*** Input material Section Begins ***

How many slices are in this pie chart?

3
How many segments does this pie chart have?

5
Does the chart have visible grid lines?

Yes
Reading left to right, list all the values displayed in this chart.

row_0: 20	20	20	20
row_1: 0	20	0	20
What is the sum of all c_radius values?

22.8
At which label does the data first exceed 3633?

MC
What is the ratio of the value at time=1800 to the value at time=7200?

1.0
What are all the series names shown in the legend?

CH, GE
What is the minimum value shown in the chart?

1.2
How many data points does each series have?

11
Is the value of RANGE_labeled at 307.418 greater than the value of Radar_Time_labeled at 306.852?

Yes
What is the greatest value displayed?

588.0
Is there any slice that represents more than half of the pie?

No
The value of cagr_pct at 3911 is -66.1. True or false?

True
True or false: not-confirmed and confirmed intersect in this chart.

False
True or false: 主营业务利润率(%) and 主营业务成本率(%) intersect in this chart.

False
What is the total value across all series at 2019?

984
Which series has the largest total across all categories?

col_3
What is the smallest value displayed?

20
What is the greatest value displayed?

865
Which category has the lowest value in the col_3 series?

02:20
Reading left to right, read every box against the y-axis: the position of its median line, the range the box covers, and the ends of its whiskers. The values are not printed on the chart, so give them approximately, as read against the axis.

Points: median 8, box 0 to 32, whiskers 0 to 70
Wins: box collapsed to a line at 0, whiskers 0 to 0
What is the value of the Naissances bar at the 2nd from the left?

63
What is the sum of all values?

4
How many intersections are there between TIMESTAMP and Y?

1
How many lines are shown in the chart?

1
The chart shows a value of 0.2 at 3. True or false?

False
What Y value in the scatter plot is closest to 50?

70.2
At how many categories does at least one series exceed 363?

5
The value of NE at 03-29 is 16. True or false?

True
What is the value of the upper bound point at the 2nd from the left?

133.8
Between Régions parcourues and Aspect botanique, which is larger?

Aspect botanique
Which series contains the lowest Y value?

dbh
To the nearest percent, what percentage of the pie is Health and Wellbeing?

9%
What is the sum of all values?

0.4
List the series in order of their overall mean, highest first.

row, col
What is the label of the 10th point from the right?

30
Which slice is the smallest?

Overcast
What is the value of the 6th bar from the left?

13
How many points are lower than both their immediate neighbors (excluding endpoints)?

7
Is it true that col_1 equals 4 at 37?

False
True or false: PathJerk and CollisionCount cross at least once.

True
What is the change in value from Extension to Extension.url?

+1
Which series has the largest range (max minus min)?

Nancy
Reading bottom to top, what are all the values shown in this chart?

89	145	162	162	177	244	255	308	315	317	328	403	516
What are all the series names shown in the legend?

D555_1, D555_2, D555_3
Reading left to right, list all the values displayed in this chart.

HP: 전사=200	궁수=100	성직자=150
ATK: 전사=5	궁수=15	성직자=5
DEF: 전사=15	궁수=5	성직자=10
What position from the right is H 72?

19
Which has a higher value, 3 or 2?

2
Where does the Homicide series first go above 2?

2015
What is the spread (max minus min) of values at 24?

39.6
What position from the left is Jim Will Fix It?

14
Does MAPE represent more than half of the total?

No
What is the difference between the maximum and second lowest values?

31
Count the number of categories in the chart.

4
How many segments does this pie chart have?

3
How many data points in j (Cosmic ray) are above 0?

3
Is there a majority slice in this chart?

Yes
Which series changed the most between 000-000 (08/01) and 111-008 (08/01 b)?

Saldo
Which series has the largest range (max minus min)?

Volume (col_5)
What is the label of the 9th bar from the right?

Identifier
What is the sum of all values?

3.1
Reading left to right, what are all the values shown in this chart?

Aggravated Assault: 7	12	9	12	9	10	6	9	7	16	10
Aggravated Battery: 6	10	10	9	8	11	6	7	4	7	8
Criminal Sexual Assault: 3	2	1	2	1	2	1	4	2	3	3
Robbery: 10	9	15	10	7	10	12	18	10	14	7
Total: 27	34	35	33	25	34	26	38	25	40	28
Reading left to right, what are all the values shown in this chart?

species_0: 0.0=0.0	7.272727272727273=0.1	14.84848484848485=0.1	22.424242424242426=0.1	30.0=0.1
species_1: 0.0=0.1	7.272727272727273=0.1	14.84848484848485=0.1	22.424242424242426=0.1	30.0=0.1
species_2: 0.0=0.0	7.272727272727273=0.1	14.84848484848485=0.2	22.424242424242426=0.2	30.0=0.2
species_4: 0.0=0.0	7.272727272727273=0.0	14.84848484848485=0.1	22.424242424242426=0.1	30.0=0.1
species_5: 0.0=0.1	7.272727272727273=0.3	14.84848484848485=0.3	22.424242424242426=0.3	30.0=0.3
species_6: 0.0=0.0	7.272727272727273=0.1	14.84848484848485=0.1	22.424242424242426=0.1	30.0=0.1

*** Input material Section Ends ***

Gather every line from the items above that contains the word "many". Uppercase and lowercase letters must match.

● Written response
How many slices are in this pie chart?
How many segments does this pie chart have?
How many data points does each series have?
How many intersections are there between TIMESTAMP and Y?
How many lines are shown in the chart?
At how many categories does at least one series exceed 363?
How many points are lower than both their immediate neighbors (excluding endpoints)?
How many segments does this pie chart have?
How many data points in j (Cosmic ray) are above 0?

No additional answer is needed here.